I wasn't singling anybody out, i meant all the posters, who happen to be opposed to me. I should have the right to answer questions and statements against me, as in a court of law.
If these questions are important, let me answer them in order. Its like standing in line, there are people ahead of you. be patient....
Q collisions in arms of colliding galaxies.
No more or less collisions should occur in the arms of colliding galaxies because of the difference in matter and antimatter. All such collisions would result in supernovae, it should be easy to show no observations for massive collisions of stars in the arms. As stated before, the distance between stars is so great that collisions are rare.
Having stated and restated these points, they should not be reargued. If "you" don't agree, that is fine, but it is not pertinent to the arguement.
this thread is about matter-antimatter galaxy theory, not big bang. If you have a counter arguement or science or observation, that is what i want. Somehow, though, it is inevitable that something about BB comes up, and it doesn't have to come from me.

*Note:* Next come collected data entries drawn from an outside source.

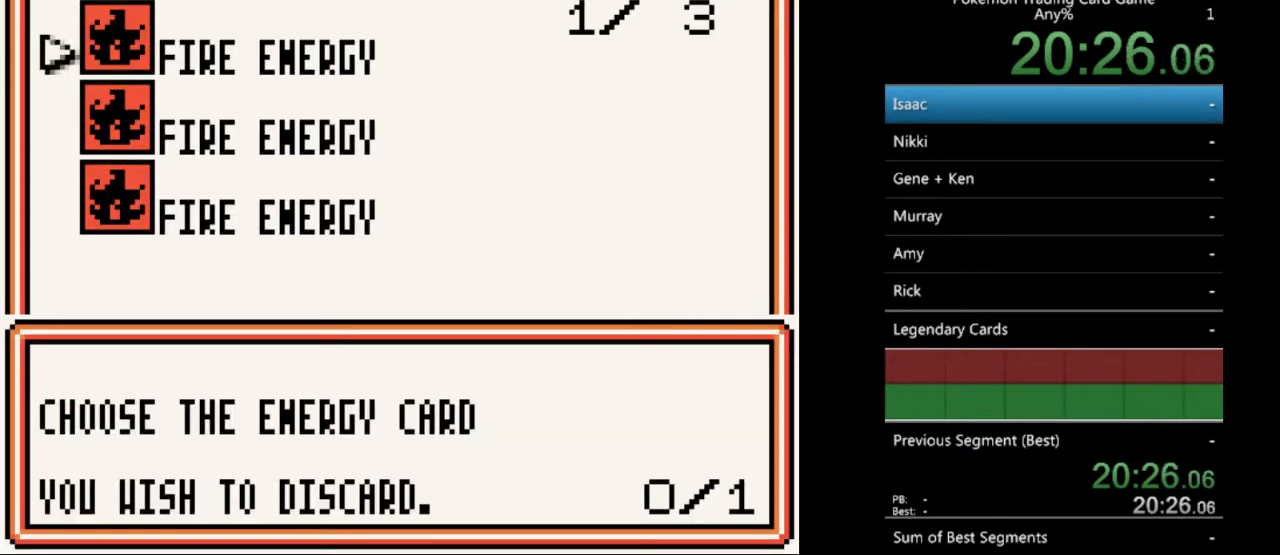
{"buttons": [], "events": [[300, "A", "down"], [433, "A", "up"]]}
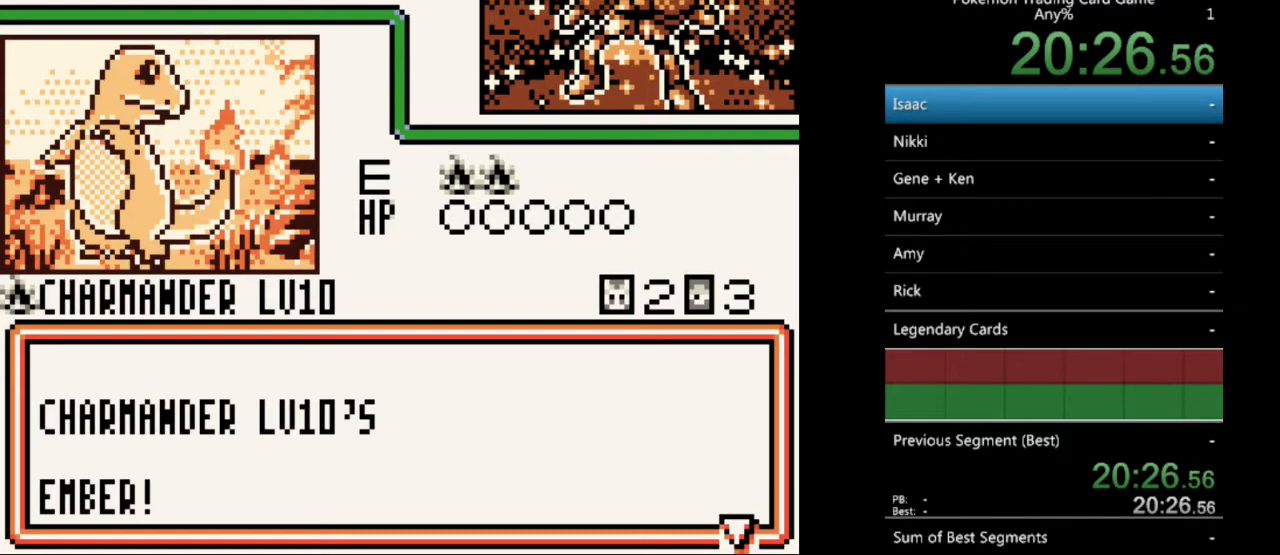
{"buttons": [], "events": []}
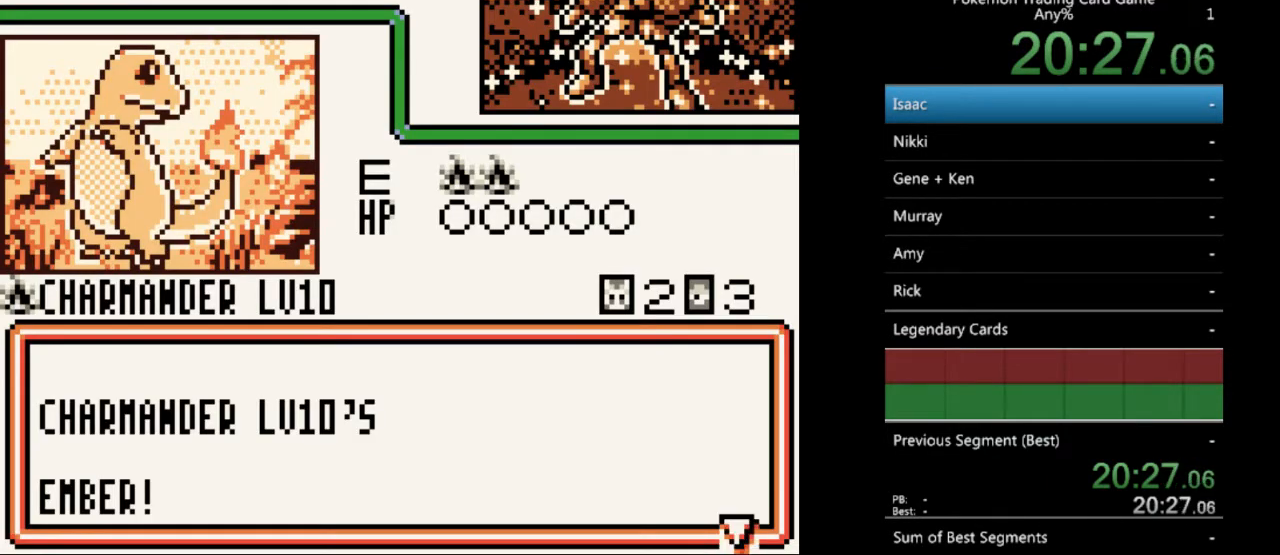
{"buttons": [], "events": [[300, "A", "down"], [400, "A", "up"]]}
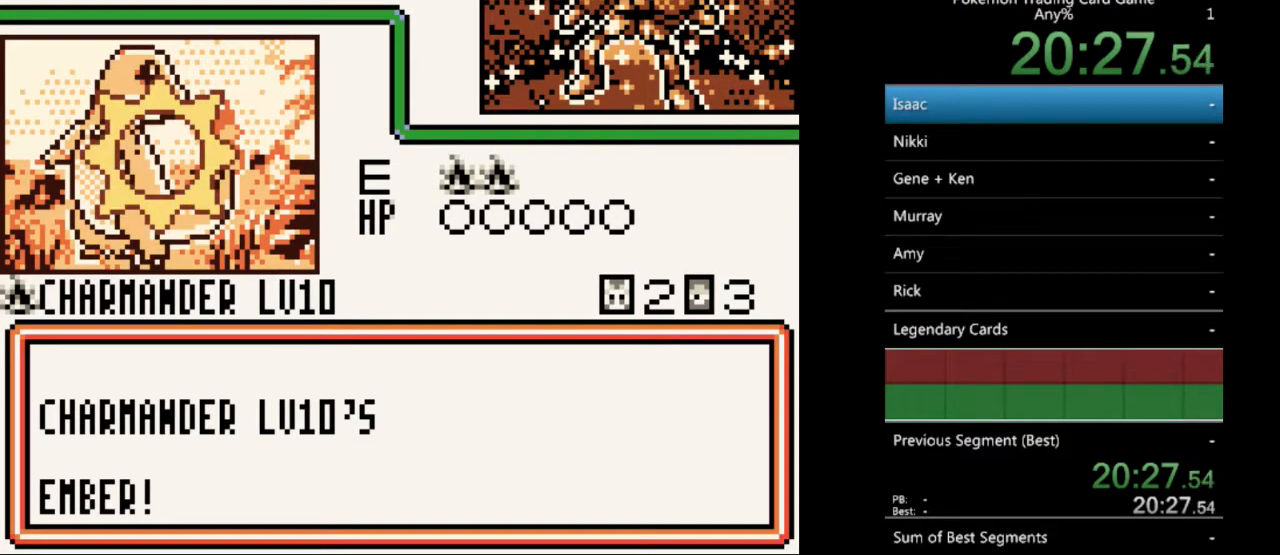
{"buttons": ["A"], "events": [[233, "A", "down"], [333, "A", "up"], [433, "A", "down"]]}
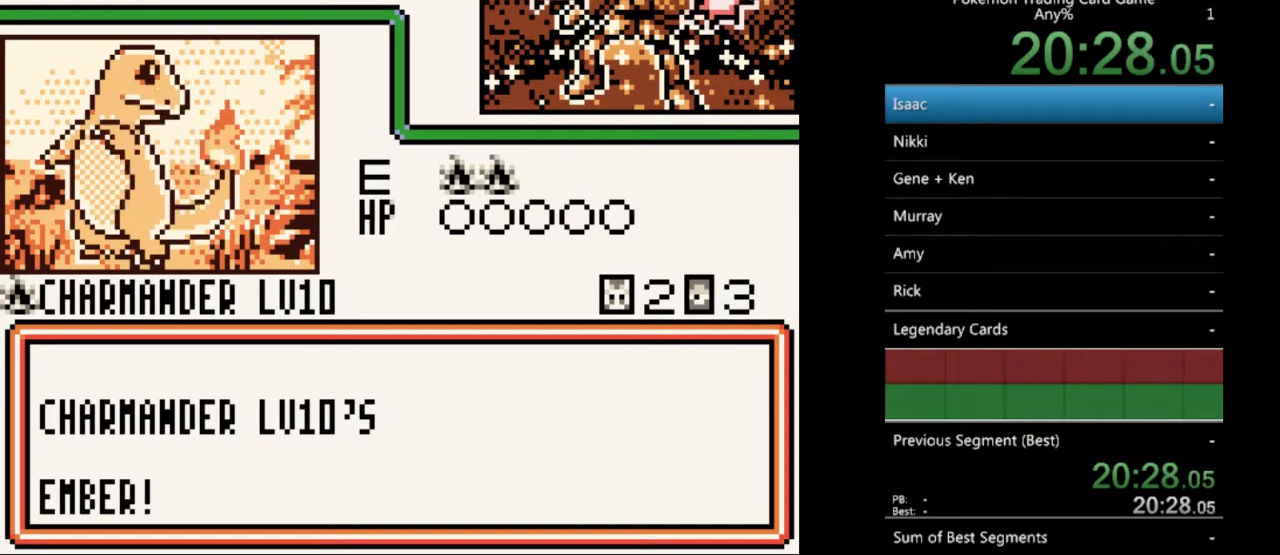
{"buttons": ["A"], "events": [[33, "A", "up"], [133, "A", "down"], [233, "A", "up"], [300, "A", "down"], [400, "A", "up"], [500, "A", "down"]]}
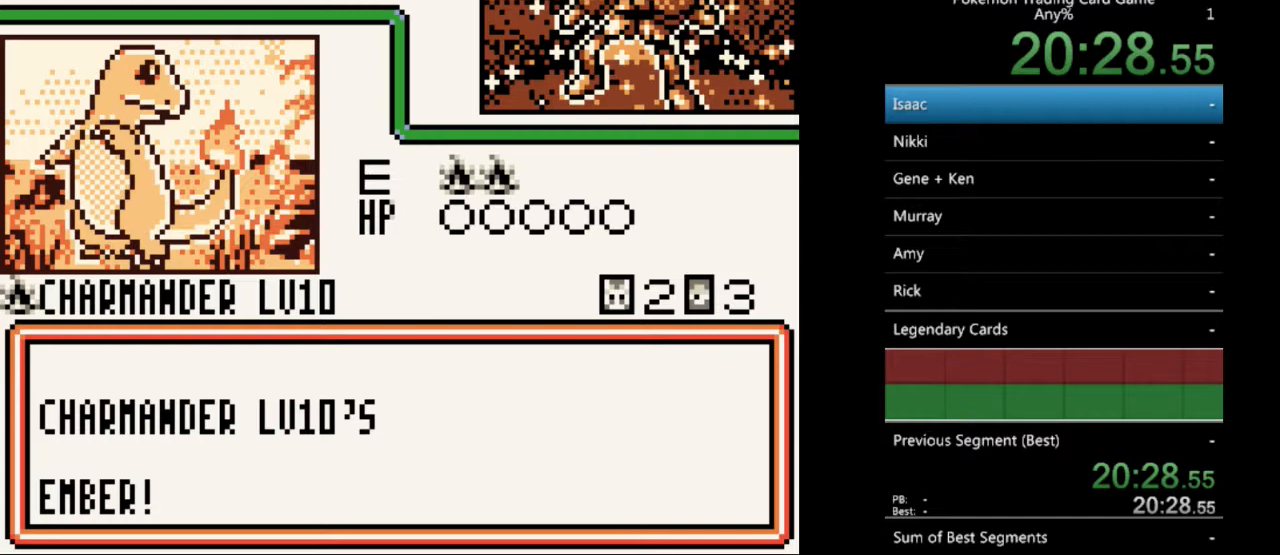
{"buttons": ["B"], "events": [[67, "A", "up"], [300, "B", "down"], [433, "B", "up"], [500, "B", "down"]]}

Let us concentrate on the science of my statements. Is there enough potential energy in a system 600,000 light years across to do what a "powerful particle collider" does on Earth, that is, create matter in pair production?
Check yes or no
Checking yes doesn't prove that matter is created, but that the energy is present and available, and the proposed method doesn't violate laws of thermodynamics..
If quasars were antimatter annihilation then there should be very strong 511 keV and 931 MeV radiation peaks in the power/frequency distribution. Completely not seen.
You simply could not have a mix of matter and antimatter stars and have there be any doubt what you were looking at. If there are large masses of antimatter in the universe, it's nowhere we can see. This just isn't something you could fail to notice happening anywhere in your neighborhood.
I'm not a hardnosed mainstreamer; I just like the observations, theories, predictions, and results to match.
"Mainstream isnít a faith system. It is a verified body of work that must be taken into account if you wish to add to that body of work, or if you want to change the conclusions of that body of work." - korjik
My writing is practically illegible, frocked with errors, that is why i have no credibilty. I'm sorry, I like low-tec text document editor. I even use the old rich text format to include images. I used to do HTML but editing is a pain.Would you please consider using a spell and grammar checker?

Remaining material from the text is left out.